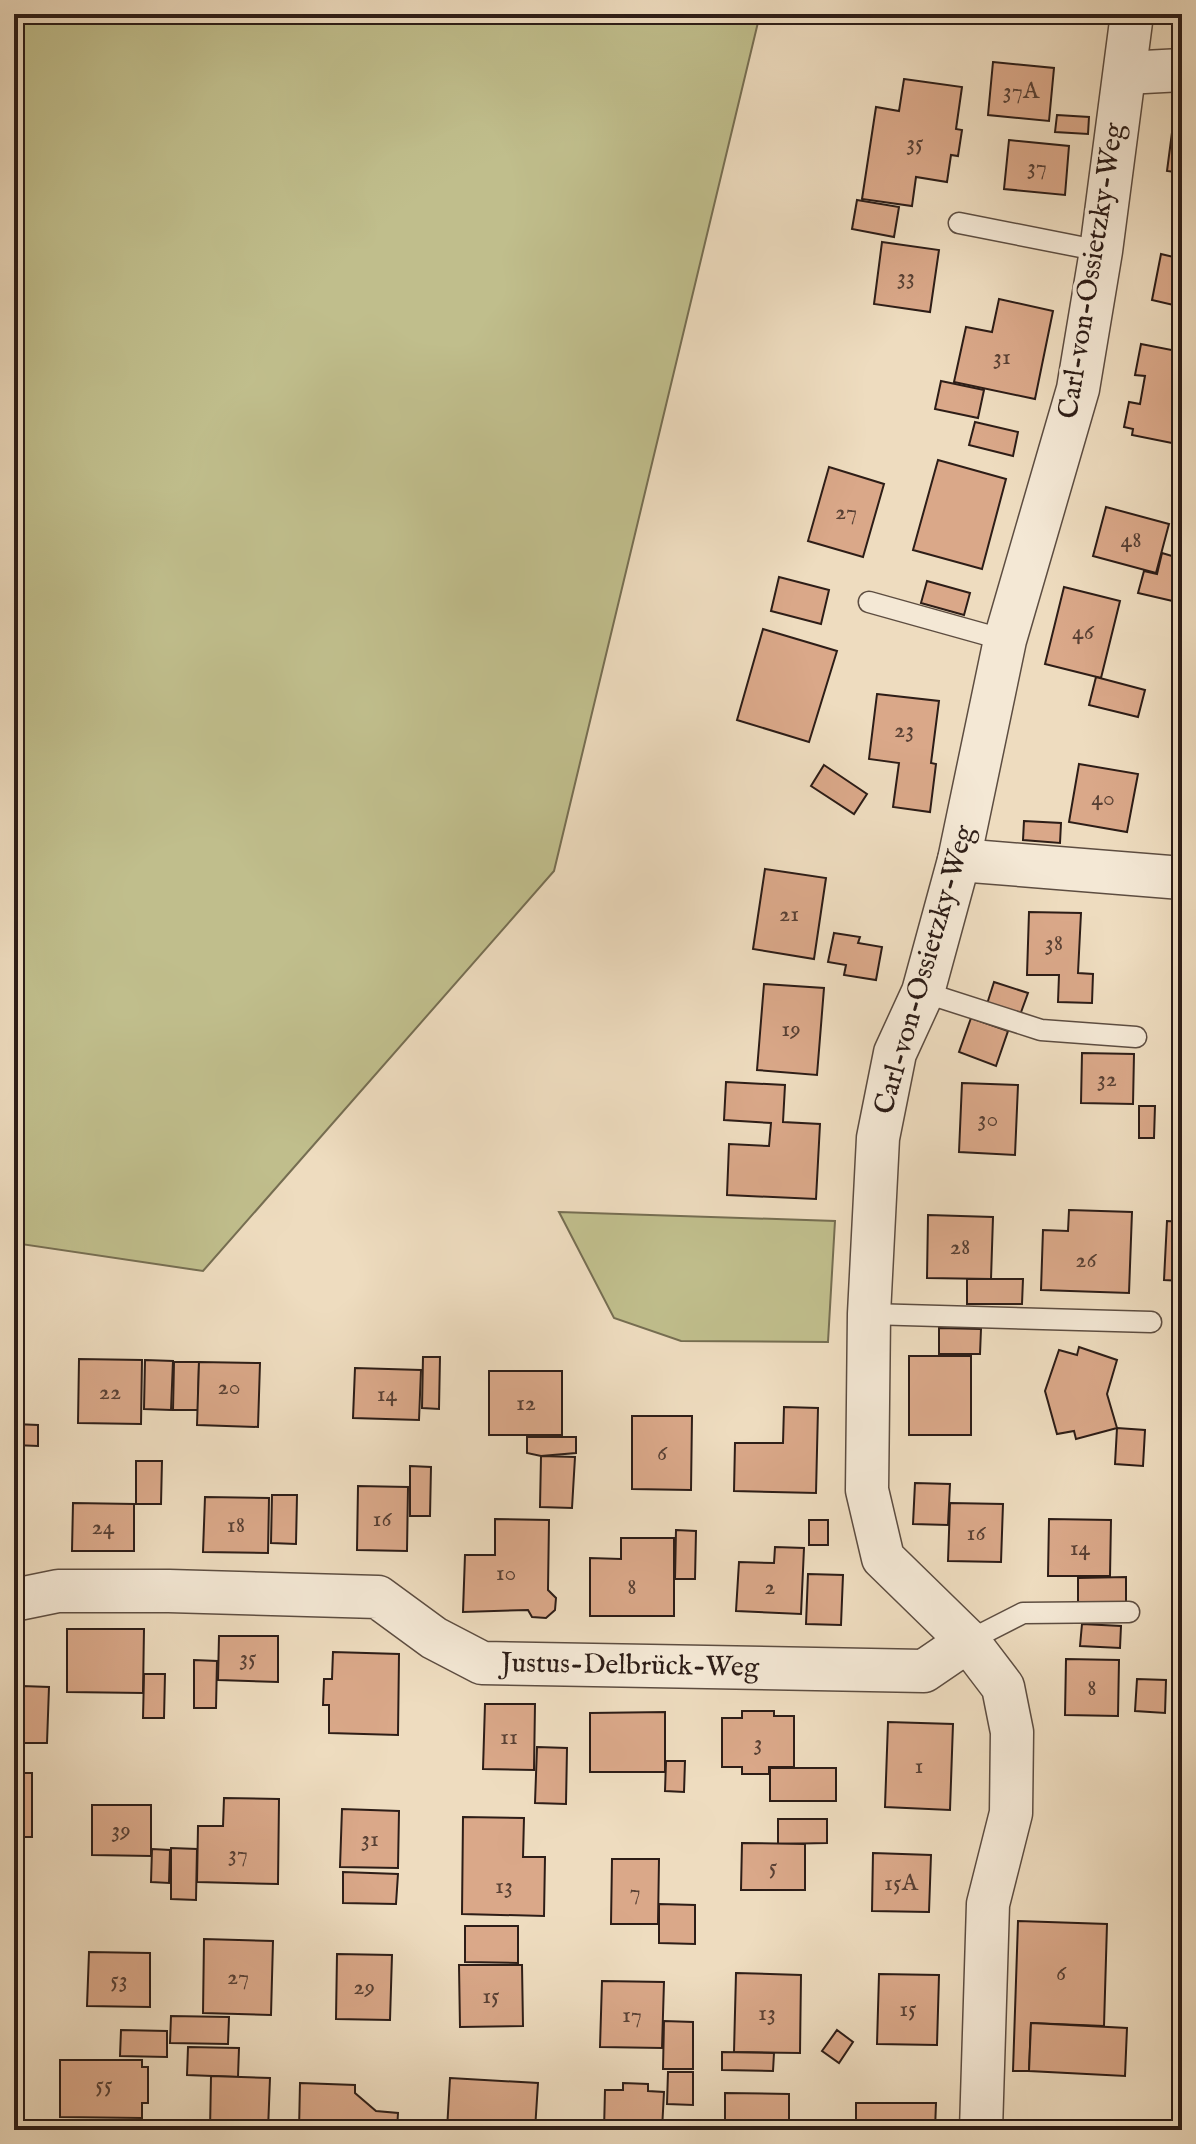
<svg xmlns="http://www.w3.org/2000/svg" width="1196" height="2144" viewBox="0 0 1196 2144" font-family="'IM FELL English',serif">
  <rect width="100%" height="100%" fill="#eedcbf"/>
  <filter id="stains"><feTurbulence type="fractalNoise" baseFrequency=".0025" numOctaves="4"/><feColorMatrix values="0 0 0 0 .2 0 0 0 0 .09 0 0 0 0 .02 0 0 0 .5 -.17"/></filter>
  <radialGradient id="worn" r=".72"><stop offset=".6" stop-color="#630" stop-opacity="0"/><stop offset="1" stop-color="#630" stop-opacity=".3"/></radialGradient>
  <g fill="#c0be8c" stroke="#766e52" stroke-width="2">
    <polygon points="14,14 760,14 554,871 203,1271 14,1243"/>
    <polygon points="559,1212 835,1221 828,1342 681,1341 614,1318"/>
  </g>
  <g fill="#daa889" stroke="#2d1d17" stroke-width="2">
    <polygon points="993,62 1054,68 1049,121 988,115"/>
    <polygon points="904,79 962,87 956,129 962,130 958,156 951,155 947,182 916,177 912,206 862,199 876,107 899,111"/>
    <polygon points="1057,115 1089,117 1088,134 1055,132"/>
    <polygon points="1174,117 1182,118 1182,173 1167,171"/>
    <polygon points="1009,140 1069,146 1065,195 1004,189"/>
    <polygon points="857,200 899,207 894,237 852,229"/>
    <polygon points="882,242 939,250 930,312 874,304"/>
    <polygon points="1161,254 1182,259 1182,307 1152,300"/>
    <polygon points="999,299 1053,311 1035,399 954,382 966,327 992,332"/>
    <polygon points="1141,344 1182,352 1182,445 1132,435 1133,429 1124,427 1129,402 1140,404 1145,376 1135,375"/>
    <polygon points="941,381 984,390 978,418 935,409"/>
    <polygon points="975,422 1018,432 1013,456 969,445"/>
    <polygon points="938,460 1006,479 982,569 913,550"/>
    <polygon points="829,467 884,484 863,557 808,541"/>
    <polygon points="1106,507 1169,524 1156,573 1093,556"/>
    <polygon points="1162,553 1182,559 1182,582 1177,602 1138,593 1144,571 1157,574"/>
    <polygon points="779,577 829,590 821,624 771,611"/>
    <polygon points="927,581 970,593 964,615 921,603"/>
    <polygon points="1064,587 1120,601 1101,678 1045,664"/>
    <polygon points="763,629 837,651 809,742 737,720"/>
    <polygon points="1096,677 1145,690 1138,717 1089,705"/>
    <polygon points="877,694 939,701 931,763 936,764 930,812 893,807 899,763 869,759"/>
    <polygon points="1079,764 1138,774 1127,832 1069,822"/>
    <polygon points="824,765 867,794 854,814 811,786"/>
    <polygon points="1024,821 1061,823 1060,843 1023,840"/>
    <polygon points="765,869 826,878 814,959 753,949"/>
    <polygon points="1029,912 1081,913 1078,973 1093,974 1092,1003 1058,1002 1059,975 1027,975"/>
    <polygon points="834,933 860,937 858,943 882,947 876,980 844,975 846,965 828,962"/>
    <polygon points="994,982 1028,993 1020,1015 987,1004"/>
    <polygon points="764,984 824,988 817,1075 757,1070"/>
    <polygon points="971,1018 1008,1031 996,1066 959,1052"/>
    <polygon points="1082,1053 1134,1054 1133,1104 1081,1103"/>
    <polygon points="726,1082 785,1085 783,1122 820,1124 816,1199 727,1195 729,1144 769,1146 771,1123 724,1120"/>
    <polygon points="962,1083 1018,1085 1015,1155 959,1152"/>
    <polygon points="1139,1106 1155,1106 1154,1138 1139,1138"/>
    <polygon points="1069,1210 1132,1212 1129,1293 1041,1290 1043,1230 1068,1231"/>
    <polygon points="928,1215 993,1217 991,1279 927,1278"/>
    <polygon points="1167,1221 1182,1222 1182,1281 1164,1280"/>
    <polygon points="967,1279 1023,1279 1022,1304 967,1304"/>
    <polygon points="939,1328 981,1329 980,1354 939,1354"/>
    <polygon points="1079,1347 1117,1360 1107,1394 1117,1428 1076,1439 1074,1431 1057,1434 1045,1391 1059,1350 1077,1355"/>
    <rect x="909" y="1356" width="62" height="79"/>
    <polygon points="423,1357 440,1357 439,1409 422,1408"/>
    <polygon points="79,1359 142,1360 141,1424 78,1423"/>
    <polygon points="145,1360 173,1361 171,1410 144,1409"/>
    <polygon points="174,1362 199,1362 198,1410 173,1410"/>
    <polygon points="199,1362 260,1363 258,1427 197,1425"/>
    <polygon points="355,1368 421,1370 419,1420 353,1418"/>
    <rect x="489" y="1371" width="73" height="64"/>
    <polygon points="784,1407 818,1408 816,1493 734,1491 735,1443 783,1443"/>
    <polygon points="632,1416 692,1416 691,1490 632,1489"/>
    <polygon points="14,1424 38,1425 38,1446 14,1445"/>
    <polygon points="1117,1428 1145,1430 1143,1466 1115,1464"/>
    <polygon points="527,1437 576,1437 576,1453 541,1456 527,1453"/>
    <polygon points="541,1456 575,1457 572,1508 540,1507"/>
    <polygon points="136,1461 162,1461 161,1504 136,1504"/>
    <polygon points="410,1466 431,1467 430,1516 410,1516"/>
    <polygon points="14,1470 20,1470 17,1555 14,1555"/>
    <polygon points="915,1483 950,1484 948,1525 913,1524"/>
    <polygon points="358,1486 408,1487 407,1551 357,1550"/>
    <polygon points="272,1495 297,1495 296,1544 271,1543"/>
    <polygon points="205,1497 269,1498 268,1553 203,1552"/>
    <polygon points="73,1503 134,1504 134,1551 72,1551"/>
    <polygon points="950,1503 1003,1504 1001,1562 948,1561"/>
    <polygon points="495,1519 549,1520 548,1590 556,1598 555,1610 546,1618 532,1617 528,1610 463,1612 465,1555 495,1555"/>
    <polygon points="1049,1519 1111,1520 1110,1576 1048,1576"/>
    <rect x="809" y="1520" width="19" height="25"/>
    <polygon points="676,1530 696,1531 695,1579 675,1579"/>
    <rect x="1172" y="1534" width="10" height="53"/>
    <polygon points="621,1538 674,1538 674,1616 590,1616 590,1558 621,1559"/>
    <polygon points="775,1547 804,1548 801,1614 736,1611 739,1562 774,1563"/>
    <polygon points="808,1574 843,1575 841,1625 806,1624"/>
    <polygon points="1126,1577 1126,1605 1078,1606 1078,1578"/>
    <polygon points="1082,1624 1121,1626 1120,1648 1080,1646"/>
    <polygon points="67,1629 144,1629 143,1693 67,1692"/>
    <polygon points="219,1636 278,1636 278,1682 218,1680"/>
    <polygon points="1176,1638 1182,1638 1182,1732 1172,1732"/>
    <rect x="14" y="1652" width="6" height="49"/>
    <polygon points="333,1652 399,1654 398,1735 329,1733 329,1705 323,1705 324,1679 332,1679"/>
    <polygon points="1066,1659 1119,1660 1118,1716 1065,1715"/>
    <polygon points="194,1660 217,1661 216,1708 194,1708"/>
    <polygon points="144,1674 165,1674 164,1718 143,1718"/>
    <polygon points="1137,1679 1166,1680 1165,1713 1135,1711"/>
    <polygon points="22,1686 49,1687 47,1743 21,1743"/>
    <polygon points="485,1704 535,1704 534,1770 483,1769"/>
    <polygon points="742,1711 774,1711 774,1716 794,1716 794,1767 769,1767 769,1774 742,1774 742,1767 722,1767 722,1718 742,1718"/>
    <polygon points="665,1712 665,1772 590,1772 590,1713"/>
    <polygon points="888,1722 953,1724 950,1810 885,1807"/>
    <polygon points="537,1747 567,1748 566,1804 535,1803"/>
    <polygon points="666,1761 685,1761 684,1792 665,1791"/>
    <rect x="770" y="1768" width="66" height="33"/>
    <rect x="14" y="1773" width="18" height="64"/>
    <polygon points="224,1798 279,1799 278,1884 197,1882 198,1826 223,1826"/>
    <polygon points="92,1805 151,1805 151,1856 92,1855"/>
    <polygon points="342,1809 399,1811 398,1868 340,1867"/>
    <polygon points="463,1817 524,1818 523,1857 545,1857 544,1916 462,1914"/>
    <polygon points="778,1819 827,1819 827,1843 778,1844"/>
    <polygon points="742,1843 805,1844 805,1890 741,1890"/>
    <polygon points="171,1848 197,1849 196,1900 171,1899"/>
    <polygon points="152,1849 170,1850 169,1883 151,1882"/>
    <polygon points="873,1853 931,1855 929,1912 872,1911"/>
    <polygon points="612,1859 659,1859 658,1924 611,1924"/>
    <polygon points="343,1872 398,1874 396,1904 343,1903"/>
    <polygon points="659,1904 695,1905 695,1944 659,1943"/>
    <polygon points="1018,1921 1107,1924 1104,2026 1031,2023 1029,2071 1013,2071"/>
    <polygon points="465,1926 518,1926 518,1963 465,1962"/>
    <polygon points="204,1939 273,1941 271,2015 203,2013"/>
    <polygon points="89,1952 150,1953 150,2007 87,2006"/>
    <polygon points="337,1954 392,1955 390,2020 336,2019"/>
    <polygon points="459,1965 522,1965 523,2026 460,2027"/>
    <polygon points="736,1973 801,1975 800,2053 734,2052"/>
    <polygon points="879,1974 939,1975 937,2045 877,2044"/>
    <polygon points="602,1981 664,1982 662,2048 600,2047"/>
    <polygon points="171,2016 229,2017 228,2044 170,2043"/>
    <polygon points="664,2021 693,2022 693,2069 663,2069"/>
    <polygon points="1031,2023 1127,2028 1125,2076 1029,2071"/>
    <polygon points="121,2030 167,2031 167,2057 120,2056"/>
    <polygon points="837,2030 853,2042 839,2063 822,2051"/>
    <polygon points="188,2047 239,2048 238,2077 187,2075"/>
    <polygon points="722,2052 774,2053 773,2071 722,2070"/>
    <polygon points="60,2060 142,2060 142,2067 148,2067 148,2103 142,2103 142,2118 60,2117"/>
    <polygon points="668,2072 693,2072 693,2105 667,2104"/>
    <polygon points="211,2076 270,2078 268,2130 210,2130"/>
    <polygon points="450,2078 538,2083 535,2130 447,2130"/>
    <polygon points="300,2083 355,2085 355,2093 376,2111 398,2113 397,2130 299,2130"/>
    <polygon points="623,2083 648,2084 648,2091 664,2092 662,2130 604,2130 605,2090 623,2090"/>
    <polygon points="725,2093 789,2094 789,2130 725,2130"/>
    <polygon points="856,2103 936,2103 935,2130 856,2130"/>
  </g>
  <g fill="none" stroke-linecap="round" stroke-linejoin="round">
    <defs>
      <g id="service">
        <polyline points="959,223 1101,251"/>
        <polyline points="869,602 1005,640"/>
        <polyline points="923,992 1041,1030 1136,1037"/>
        <polyline points="869,1314 1151,1322"/>
        <polyline points="968,1641 1023,1613 1129,1612"/>
      </g>
      <g id="minor">
        <polyline points="1125,73 1182,70"/>
        <polyline points="959,860 1182,878"/>
        <polyline points="14,1600 58,1591 169,1591 378,1597 434,1638 482,1663 924,1671 968,1641"/>
        <polyline points="981,2130 988,1904 1011,1813 1012,1732 1003,1687 968,1641 883,1558 867,1490 869,1314 878,1138 895,1053 923,992 959,860 1005,640 1078,389 1101,251 1132,14"/>
      </g>
    </defs>
    <use href="#service" stroke="#5d4d41" stroke-width="23"/>
    <use href="#minor" stroke="#5d4d41" stroke-width="45"/>
    <use href="#service" stroke="#f4e8d5" stroke-width="20"/>
    <use href="#minor" stroke="#f4e8d5" stroke-width="42"/>
  </g>
  <g text-anchor="middle" dominant-baseline="central" stroke-width="8" stroke-linejoin="round" paint-order="stroke">
    <g font-size="24" fill="#584034">
      <text x="1021" y="91">37A</text>
      <text x="915" y="143">35</text>
      <text x="1037" y="167">37</text>
      <text x="906" y="277">33</text>
      <text x="1002" y="357">31</text>
      <text x="846" y="512">27</text>
      <text x="1131" y="540">48</text>
      <text x="1083" y="632">46</text>
      <text x="904" y="730">23</text>
      <text x="1103" y="798">40</text>
      <text x="789" y="914">21</text>
      <text x="1054" y="943">38</text>
      <text x="791" y="1029">19</text>
      <text x="1107" y="1079">32</text>
      <text x="988" y="1119">30</text>
      <text x="960" y="1247">28</text>
      <text x="1086" y="1260">26</text>
      <text x="229" y="1387">20</text>
      <text x="110" y="1392">22</text>
      <text x="387" y="1394">14</text>
      <text x="526" y="1403">12</text>
      <text x="662" y="1453">6</text>
      <text x="382" y="1519">16</text>
      <text x="236" y="1525">18</text>
      <text x="103" y="1527">24</text>
      <text x="976" y="1533">16</text>
      <text x="1080" y="1548">14</text>
      <text x="506" y="1573">10</text>
      <text x="632" y="1587">8</text>
      <text x="770" y="1587">2</text>
      <text x="248" y="1658">35</text>
      <text x="1092" y="1688">8</text>
      <text x="509" y="1737">11</text>
      <text x="758" y="1743">3</text>
      <text x="919" y="1766">1</text>
      <text x="121" y="1830">39</text>
      <text x="370" y="1839">31</text>
      <text x="238" y="1854">37</text>
      <text x="773" y="1867">5</text>
      <text x="901" y="1883">15A</text>
      <text x="504" y="1886">13</text>
      <text x="635" y="1892">7</text>
      <text x="1061" y="1973">6</text>
      <text x="238" y="1977">27</text>
      <text x="119" y="1980">53</text>
      <text x="364" y="1987">29</text>
      <text x="491" y="1996">15</text>
      <text x="908" y="2009">15</text>
      <text x="767" y="2013">13</text>
      <text x="632" y="2015">17</text>
      <text x="104" y="2085">55</text>
    </g>
    <g font-size="28" fill="#2d1d17" stroke="#f4e8d5">
      <text transform="translate(1092 271) rotate(-81)">Carl-von-Ossietzky-Weg</text>
      <text transform="translate(925 970) rotate(-74)">Carl-von-Ossietzky-Weg</text>
      <text transform="translate(630 1666) rotate(1)">Justus-Delbrück-Weg</text>
    </g>
  </g>
  <rect width="1196" height="2144" fill="none" stroke="#eedcbf" stroke-width="48"/>
  <rect x="16" y="16" width="1164" height="2112" fill="none" stroke="#2d1d17" stroke-width="4"/>
  <rect x="24" y="24" width="1148" height="2096" fill="none" stroke="#2d1d17" stroke-width="2"/>
  <rect width="100%" height="100%" filter="url(#stains)"/>
  <rect width="100%" height="100%" fill="url(#worn)"/>
</svg>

◆ **Activity**: Check each line above for the word "Carl", then give only the number of lines that have it.

◆ **Task output**: 2